● TASK: Pull out every line in the material below that contains the string "march".

PROVIDED DATA section start

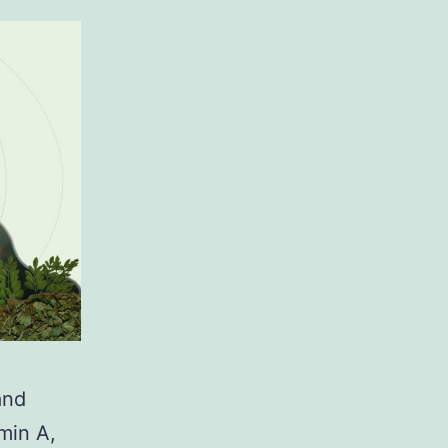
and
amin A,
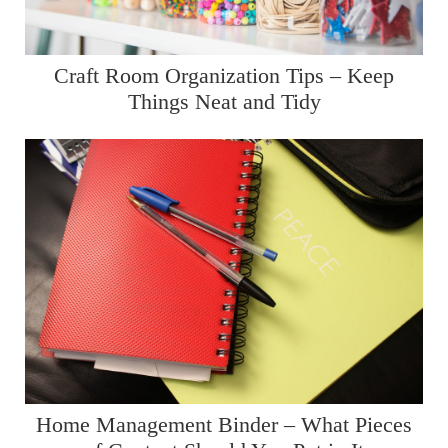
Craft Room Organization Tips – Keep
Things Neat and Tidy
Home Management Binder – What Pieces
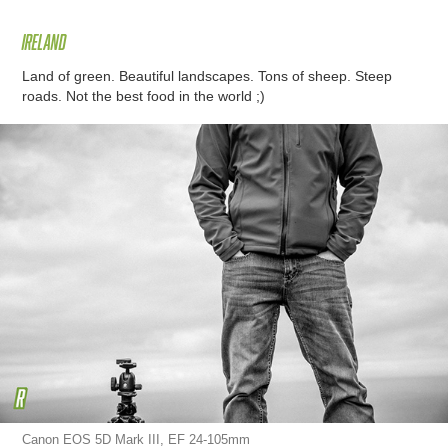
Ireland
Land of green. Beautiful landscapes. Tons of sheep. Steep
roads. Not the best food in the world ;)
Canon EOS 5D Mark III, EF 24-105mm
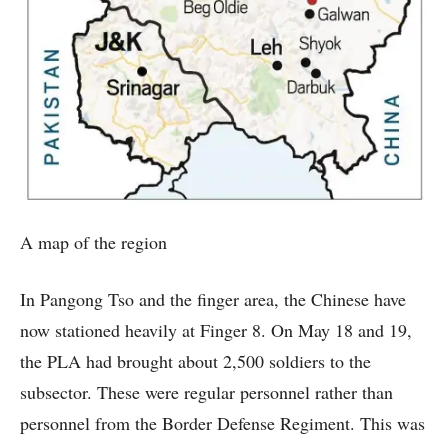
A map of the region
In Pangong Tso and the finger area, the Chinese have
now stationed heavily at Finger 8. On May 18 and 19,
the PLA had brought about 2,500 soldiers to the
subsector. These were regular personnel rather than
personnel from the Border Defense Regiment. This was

PROVIDED DATA section end
PROVIDED DATA section start

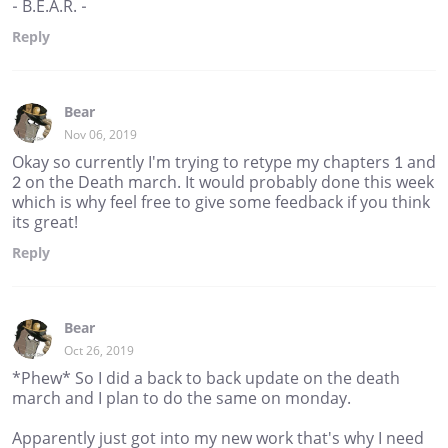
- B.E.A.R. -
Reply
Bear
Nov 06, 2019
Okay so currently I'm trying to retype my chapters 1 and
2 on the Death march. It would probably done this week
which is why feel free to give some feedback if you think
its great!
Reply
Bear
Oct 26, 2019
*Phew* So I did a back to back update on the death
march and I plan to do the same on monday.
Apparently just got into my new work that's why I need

PROVIDED DATA section end

● EXPECTED OUTPUT:
2 on the Death march. It would probably done this week
march and I plan to do the same on monday.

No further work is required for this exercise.